Stored data entries:
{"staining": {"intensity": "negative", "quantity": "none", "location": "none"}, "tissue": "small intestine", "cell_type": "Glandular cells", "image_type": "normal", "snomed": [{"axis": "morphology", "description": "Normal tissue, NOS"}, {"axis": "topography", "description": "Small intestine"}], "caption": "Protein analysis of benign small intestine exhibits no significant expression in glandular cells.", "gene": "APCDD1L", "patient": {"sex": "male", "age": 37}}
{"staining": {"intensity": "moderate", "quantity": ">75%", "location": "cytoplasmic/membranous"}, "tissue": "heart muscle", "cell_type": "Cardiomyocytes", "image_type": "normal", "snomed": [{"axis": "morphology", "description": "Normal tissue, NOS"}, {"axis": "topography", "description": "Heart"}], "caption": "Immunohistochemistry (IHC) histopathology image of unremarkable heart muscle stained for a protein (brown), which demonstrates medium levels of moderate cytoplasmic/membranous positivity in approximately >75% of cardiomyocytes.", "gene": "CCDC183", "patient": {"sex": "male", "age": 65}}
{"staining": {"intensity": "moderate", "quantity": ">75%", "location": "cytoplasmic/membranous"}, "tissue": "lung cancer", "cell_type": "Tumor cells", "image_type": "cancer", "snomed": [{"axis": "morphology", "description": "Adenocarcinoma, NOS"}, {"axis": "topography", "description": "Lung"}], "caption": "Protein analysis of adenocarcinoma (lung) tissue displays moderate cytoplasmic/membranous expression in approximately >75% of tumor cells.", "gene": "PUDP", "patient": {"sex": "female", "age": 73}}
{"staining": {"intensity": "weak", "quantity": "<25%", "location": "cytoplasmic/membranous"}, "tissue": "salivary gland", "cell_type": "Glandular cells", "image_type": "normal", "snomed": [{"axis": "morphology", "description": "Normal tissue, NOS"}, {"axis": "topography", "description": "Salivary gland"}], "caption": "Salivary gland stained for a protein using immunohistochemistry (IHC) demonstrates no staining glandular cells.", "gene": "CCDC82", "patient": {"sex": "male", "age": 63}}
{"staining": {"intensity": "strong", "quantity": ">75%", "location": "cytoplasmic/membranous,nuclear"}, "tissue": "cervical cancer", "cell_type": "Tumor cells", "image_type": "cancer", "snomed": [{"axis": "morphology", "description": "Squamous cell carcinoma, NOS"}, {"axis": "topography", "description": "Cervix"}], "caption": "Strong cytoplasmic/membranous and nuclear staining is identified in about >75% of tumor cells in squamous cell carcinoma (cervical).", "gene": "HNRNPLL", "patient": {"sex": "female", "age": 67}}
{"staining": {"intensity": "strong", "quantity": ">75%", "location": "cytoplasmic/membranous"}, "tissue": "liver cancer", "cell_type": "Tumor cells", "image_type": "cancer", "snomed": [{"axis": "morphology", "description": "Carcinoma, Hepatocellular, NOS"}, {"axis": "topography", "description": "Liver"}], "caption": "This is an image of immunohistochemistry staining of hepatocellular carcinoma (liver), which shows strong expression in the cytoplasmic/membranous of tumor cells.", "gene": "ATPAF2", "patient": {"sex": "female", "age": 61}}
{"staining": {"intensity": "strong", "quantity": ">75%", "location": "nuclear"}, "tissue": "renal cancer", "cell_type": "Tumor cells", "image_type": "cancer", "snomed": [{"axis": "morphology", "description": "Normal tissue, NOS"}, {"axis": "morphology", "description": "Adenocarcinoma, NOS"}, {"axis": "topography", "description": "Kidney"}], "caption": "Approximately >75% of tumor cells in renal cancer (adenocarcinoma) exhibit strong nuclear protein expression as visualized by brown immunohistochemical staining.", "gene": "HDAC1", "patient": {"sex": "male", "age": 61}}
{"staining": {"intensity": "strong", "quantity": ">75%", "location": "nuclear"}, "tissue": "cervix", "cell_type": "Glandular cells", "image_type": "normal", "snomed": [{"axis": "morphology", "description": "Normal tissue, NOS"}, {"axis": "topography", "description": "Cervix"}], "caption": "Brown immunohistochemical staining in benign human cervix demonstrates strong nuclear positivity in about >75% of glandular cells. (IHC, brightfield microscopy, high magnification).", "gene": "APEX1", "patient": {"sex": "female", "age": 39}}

## Work to be completed
Every entry needs to be written out again, exactly as given.

## Exercise answer
{"staining": {"intensity": "negative", "quantity": "none", "location": "none"}, "tissue": "small intestine", "cell_type": "Glandular cells", "image_type": "normal", "snomed": [{"axis": "morphology", "description": "Normal tissue, NOS"}, {"axis": "topography", "description": "Small intestine"}], "caption": "Protein analysis of benign small intestine exhibits no significant expression in glandular cells.", "gene": "APCDD1L", "patient": {"sex": "male", "age": 37}}
{"staining": {"intensity": "moderate", "quantity": ">75%", "location": "cytoplasmic/membranous"}, "tissue": "heart muscle", "cell_type": "Cardiomyocytes", "image_type": "normal", "snomed": [{"axis": "morphology", "description": "Normal tissue, NOS"}, {"axis": "topography", "description": "Heart"}], "caption": "Immunohistochemistry (IHC) histopathology image of unremarkable heart muscle stained for a protein (brown), which demonstrates medium levels of moderate cytoplasmic/membranous positivity in approximately >75% of cardiomyocytes.", "gene": "CCDC183", "patient": {"sex": "male", "age": 65}}
{"staining": {"intensity": "moderate", "quantity": ">75%", "location": "cytoplasmic/membranous"}, "tissue": "lung cancer", "cell_type": "Tumor cells", "image_type": "cancer", "snomed": [{"axis": "morphology", "description": "Adenocarcinoma, NOS"}, {"axis": "topography", "description": "Lung"}], "caption": "Protein analysis of adenocarcinoma (lung) tissue displays moderate cytoplasmic/membranous expression in approximately >75% of tumor cells.", "gene": "PUDP", "patient": {"sex": "female", "age": 73}}
{"staining": {"intensity": "weak", "quantity": "<25%", "location": "cytoplasmic/membranous"}, "tissue": "salivary gland", "cell_type": "Glandular cells", "image_type": "normal", "snomed": [{"axis": "morphology", "description": "Normal tissue, NOS"}, {"axis": "topography", "description": "Salivary gland"}], "caption": "Salivary gland stained for a protein using immunohistochemistry (IHC) demonstrates no staining glandular cells.", "gene": "CCDC82", "patient": {"sex": "male", "age": 63}}
{"staining": {"intensity": "strong", "quantity": ">75%", "location": "cytoplasmic/membranous,nuclear"}, "tissue": "cervical cancer", "cell_type": "Tumor cells", "image_type": "cancer", "snomed": [{"axis": "morphology", "description": "Squamous cell carcinoma, NOS"}, {"axis": "topography", "description": "Cervix"}], "caption": "Strong cytoplasmic/membranous and nuclear staining is identified in about >75% of tumor cells in squamous cell carcinoma (cervical).", "gene": "HNRNPLL", "patient": {"sex": "female", "age": 67}}
{"staining": {"intensity": "strong", "quantity": ">75%", "location": "cytoplasmic/membranous"}, "tissue": "liver cancer", "cell_type": "Tumor cells", "image_type": "cancer", "snomed": [{"axis": "morphology", "description": "Carcinoma, Hepatocellular, NOS"}, {"axis": "topography", "description": "Liver"}], "caption": "This is an image of immunohistochemistry staining of hepatocellular carcinoma (liver), which shows strong expression in the cytoplasmic/membranous of tumor cells.", "gene": "ATPAF2", "patient": {"sex": "female", "age": 61}}
{"staining": {"intensity": "strong", "quantity": ">75%", "location": "nuclear"}, "tissue": "renal cancer", "cell_type": "Tumor cells", "image_type": "cancer", "snomed": [{"axis": "morphology", "description": "Normal tissue, NOS"}, {"axis": "morphology", "description": "Adenocarcinoma, NOS"}, {"axis": "topography", "description": "Kidney"}], "caption": "Approximately >75% of tumor cells in renal cancer (adenocarcinoma) exhibit strong nuclear protein expression as visualized by brown immunohistochemical staining.", "gene": "HDAC1", "patient": {"sex": "male", "age": 61}}
{"staining": {"intensity": "strong", "quantity": ">75%", "location": "nuclear"}, "tissue": "cervix", "cell_type": "Glandular cells", "image_type": "normal", "snomed": [{"axis": "morphology", "description": "Normal tissue, NOS"}, {"axis": "topography", "description": "Cervix"}], "caption": "Brown immunohistochemical staining in benign human cervix demonstrates strong nuclear positivity in about >75% of glandular cells. (IHC, brightfield microscopy, high magnification).", "gene": "APEX1", "patient": {"sex": "female", "age": 39}}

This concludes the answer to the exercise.